California Legislature Makes Last Ditch Amendments to CCPA
Re-posted from intothecyberbreach.com, originally published on September 17, 2019.
The CCPA, which remains set to go into effect on January 1, 2020, was amended with no less than five Assembly bills last week. The amendments, covered below, are awaiting Governor Newsom’s signature, as is Assembly Bill 1202, which requires data brokers to register with the California Attorney General. The Governor has until October 13, 2019 to sign. These were passed as separate bills, so it is possible the Governor could accept some and reject others. However, given the dominance of Democrats in the legislature and governor’s office both, the Governor is expected to sign.
Change is always exciting, but perhaps the biggest news out of this round of amendments is that no additional amendments to the CCPA are expected before it goes into effect on January 1st. So, while I used to tell friends at cocktail parties that the CCPA could be delayed until the spring, I now tell them that life as they know it will end on New Year’s Day. Yeah, I don’t get invited to much anymore.
For the most part, I view these as positive changes. I’ve heard them described as “pro-business” amendments, which is fine. I see them more as effort to make the CCPA easier to understand, and a steering away from definitions that confuse more than clarify. A brief description of each pending bill is below.
Assembly Bill 25 exempts for a period of one year any “Personal information that is collected by a business about a natural person in the course of the natural person acting as a job applicant to, an employee of, owner of, director of, officer of, medical staff member of, or contractor of that business to the extent that the natural person’s personal information is collected and used by the business solely within the context of the natural person’s role or former role as a job applicant to, an employee of, owner of, director of, officer of, medical staff member of, or a contractor of that business.” According to the Assembly’s comments on the bill, “the one-year sunset provides the Legislature time to more broadly consider what privacy protections should apply in these particular employment-based contexts, and whether to repeal, revise, and/or make these exemptions permanent in whole or in part moving forward.”
Assembly Bill 1146 removes the right to opt out from vehicle information or ownership information retained or shared between a new motor vehicle dealer and the vehicle’s manufacturer, if the information is shared for the purpose of effectuating or in anticipation of effectuating a vehicle repair covered by a vehicle warranty or a recall, as specified. The bill would define terms for that purpose.
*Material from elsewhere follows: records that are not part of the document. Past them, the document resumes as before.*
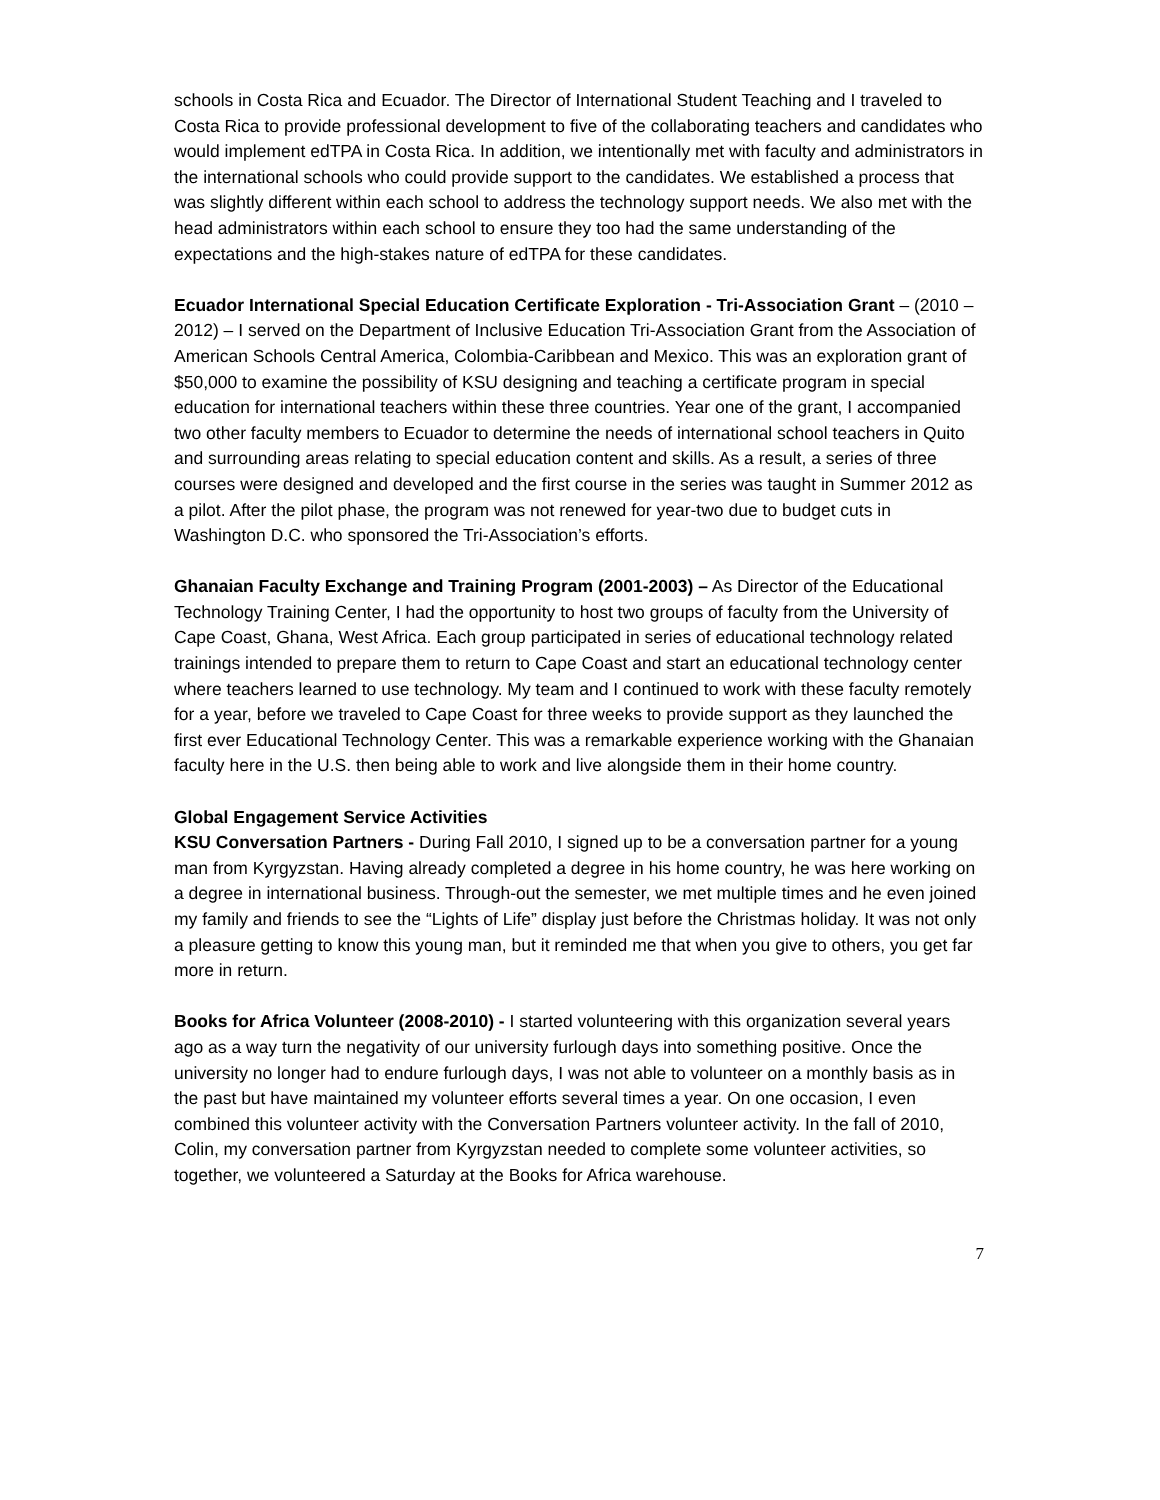schools in Costa Rica and Ecuador. The Director of International Student Teaching and I traveled to Costa Rica to provide professional development to five of the collaborating teachers and candidates who would implement edTPA in Costa Rica. In addition, we intentionally met with faculty and administrators in the international schools who could provide support to the candidates. We established a process that was slightly different within each school to address the technology support needs. We also met with the head administrators within each school to ensure they too had the same understanding of the expectations and the high-stakes nature of edTPA for these candidates.
Ecuador International Special Education Certificate Exploration - Tri-Association Grant – (2010 – 2012) – I served on the Department of Inclusive Education Tri-Association Grant from the Association of American Schools Central America, Colombia-Caribbean and Mexico. This was an exploration grant of $50,000 to examine the possibility of KSU designing and teaching a certificate program in special education for international teachers within these three countries. Year one of the grant, I accompanied two other faculty members to Ecuador to determine the needs of international school teachers in Quito and surrounding areas relating to special education content and skills. As a result, a series of three courses were designed and developed and the first course in the series was taught in Summer 2012 as a pilot. After the pilot phase, the program was not renewed for year-two due to budget cuts in Washington D.C. who sponsored the Tri-Association’s efforts.
Ghanaian Faculty Exchange and Training Program (2001-2003) – As Director of the Educational Technology Training Center, I had the opportunity to host two groups of faculty from the University of Cape Coast, Ghana, West Africa. Each group participated in series of educational technology related trainings intended to prepare them to return to Cape Coast and start an educational technology center where teachers learned to use technology. My team and I continued to work with these faculty remotely for a year, before we traveled to Cape Coast for three weeks to provide support as they launched the first ever Educational Technology Center. This was a remarkable experience working with the Ghanaian faculty here in the U.S. then being able to work and live alongside them in their home country.
Global Engagement Service Activities
KSU Conversation Partners - During Fall 2010, I signed up to be a conversation partner for a young man from Kyrgyzstan. Having already completed a degree in his home country, he was here working on a degree in international business. Through-out the semester, we met multiple times and he even joined my family and friends to see the “Lights of Life” display just before the Christmas holiday. It was not only a pleasure getting to know this young man, but it reminded me that when you give to others, you get far more in return.
Books for Africa Volunteer (2008-2010) - I started volunteering with this organization several years ago as a way turn the negativity of our university furlough days into something positive. Once the university no longer had to endure furlough days, I was not able to volunteer on a monthly basis as in the past but have maintained my volunteer efforts several times a year. On one occasion, I even combined this volunteer activity with the Conversation Partners volunteer activity. In the fall of 2010, Colin, my conversation partner from Kyrgyzstan needed to complete some volunteer activities, so together, we volunteered a Saturday at the Books for Africa warehouse.
7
The bill would also except from the right to request a business to delete personal information about the consumer the personal information that is necessary for the business to maintain in order to fulfill the terms of a written warranty or product recall conducted in accordance with federal law.
Assembly Bill 874 defines “publicly available” to mean information that is lawfully made available via government records. The bill also clarifies that personal information does not include deidentified or aggregate consumer information and that personal information includes information that is “reasonably capable” of being associated with a particular consumer or household, as opposed to “capable” of being associated. excludes deidentified or aggregate consumer information from the definition of “personal information.” This distinction is not so much a policy change, but a recognition that the CCPA as originally written was over inclusive of data that could in theory, possibly, maybe, someday, be used to identify an individual.
Assembly Bill 1202 requires data brokers to register with, and provide certain information to, the Attorney General. The bill would define a data broker as a business that knowingly collects and sells to third parties the personal information of a consumer with whom the business does not have a direct relationship, subject to specified exceptions. The bill would require the Attorney General to make the information provided by data brokers accessible on its website and would make data brokers that fail to register subject to injunction and liability for civil penalties, fees, and costs in an action brought by the Attorney General, with any recovery to be deposited in the Consumer Privacy Fund.
Assembly Bill 1355 refines the existing FCRA exemption to ensure it applies to any activity involving the collection, maintenance, disclosure, sale, communication, or use of any personal information regarding a consumer’s credit worthiness, credit standing, credit capacity, character, general reputation, personal characteristics, or mode of living by a consumer reporting agency to the extent such activity is subject to the FCRA with some exceptions. Second, the CCPA generally will not apply to business-to-business communications and transactions for a period of one year. Third, the CCPA does not require businesses to collect or retain information they would not collect in the ordinary course of business or retain it for longer than they would otherwise retain such information in the ordinary course of business. Fourth, data that is encrypted, or if it is redacted is not covered by the CCPA’s data breach protocol. Lastly, the Attorney General is given authority to promulgate regulations to effectuate certain aspects of the CCPA.
Assembly Bill 1564 provides that a business that operates exclusively online and has a direct relationship with a consumer from whom it collects personal information is only required to provide an email address for submitting requests for information required to be disclosed, as specified.